Monday, July 25, 2011

look what i learned in hip hop school mama!


my final assessment for hip hop allows me to be creative. thumbs up.
cracking knuckles. time to loosen those creative juices too readily squelched by the heat of academic writing, looming deadlines, tricky conversations, imminent grades, tuition bills and liquid summer-time temptations...

As a framework for this endeavor, I am using David Kirkland's essay, "For Colored Girls Who Considered Suicide When Social Networking Was Enuf." This text struck chords on keys in my soul by allowing a voice to emerge I always knew but never knew. by saying its okay to write yourself into and onto everyday landscapes. by allowing me to sift through this thing called "bein a woman &  bein colored." by giving me the push to grow my own pheminism. to explore myself and others in multi-modal contexts.

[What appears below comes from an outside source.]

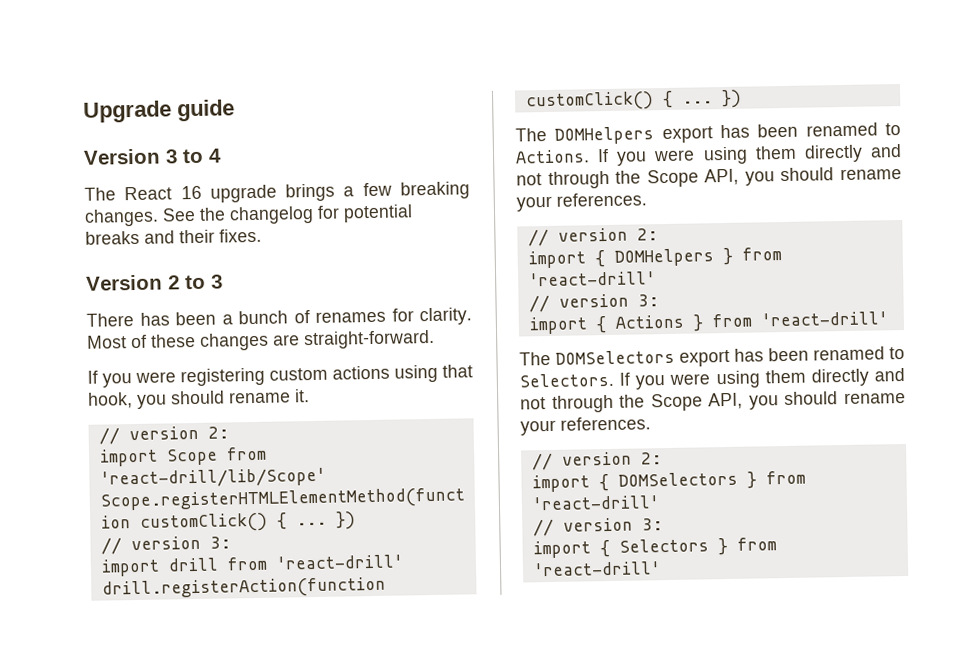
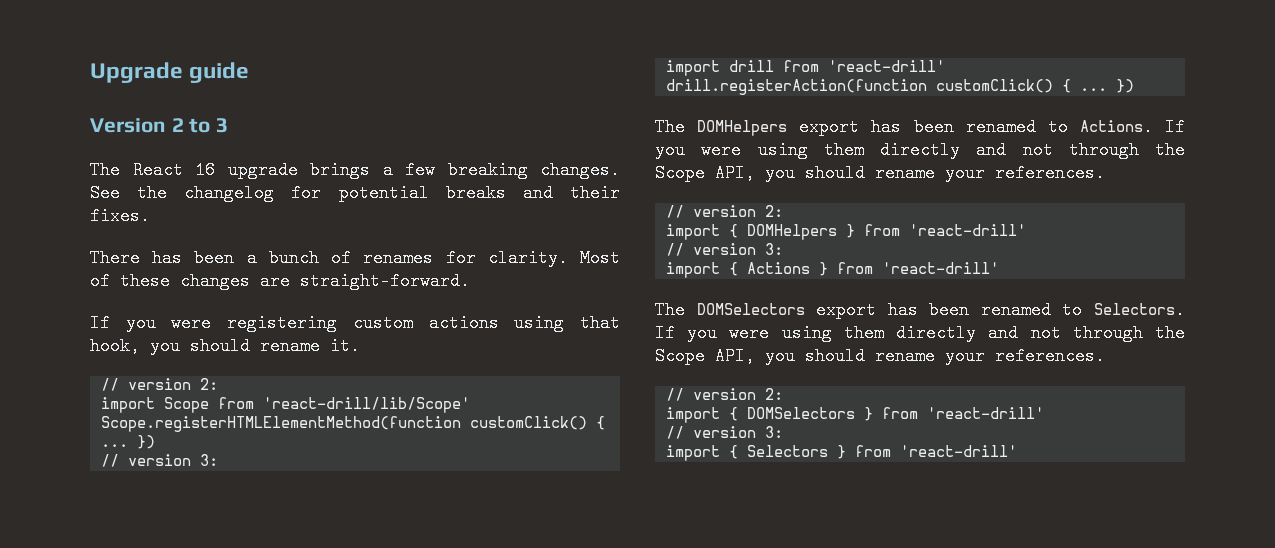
[165,148,222,164] 3 to 4 -> [171,118,229,133] 2 to 3
[86,274,223,291] // Version 2 to 3 -> (150, 216) none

The entries below are my reflections on my hip hop course both explicitly and indirectly. I've reflected on ways the course lends itself to fueling conversations around justice in classrooms,
I've put myself out there to define my own organic pheminism through poetry
I've inked my story
and considered the language of the oppressed at it relates to classrooms
I've daydreamed about my place in hip hop as a female
I've poked my nose in student poetry/rap
and I've thought about ways in which memory impacts identity- through hip hop...

my reflections are still sparse, skeleton-like in nature, but honest.

I've learned that I've learned a lot and processing that is in its first stages, but well underway.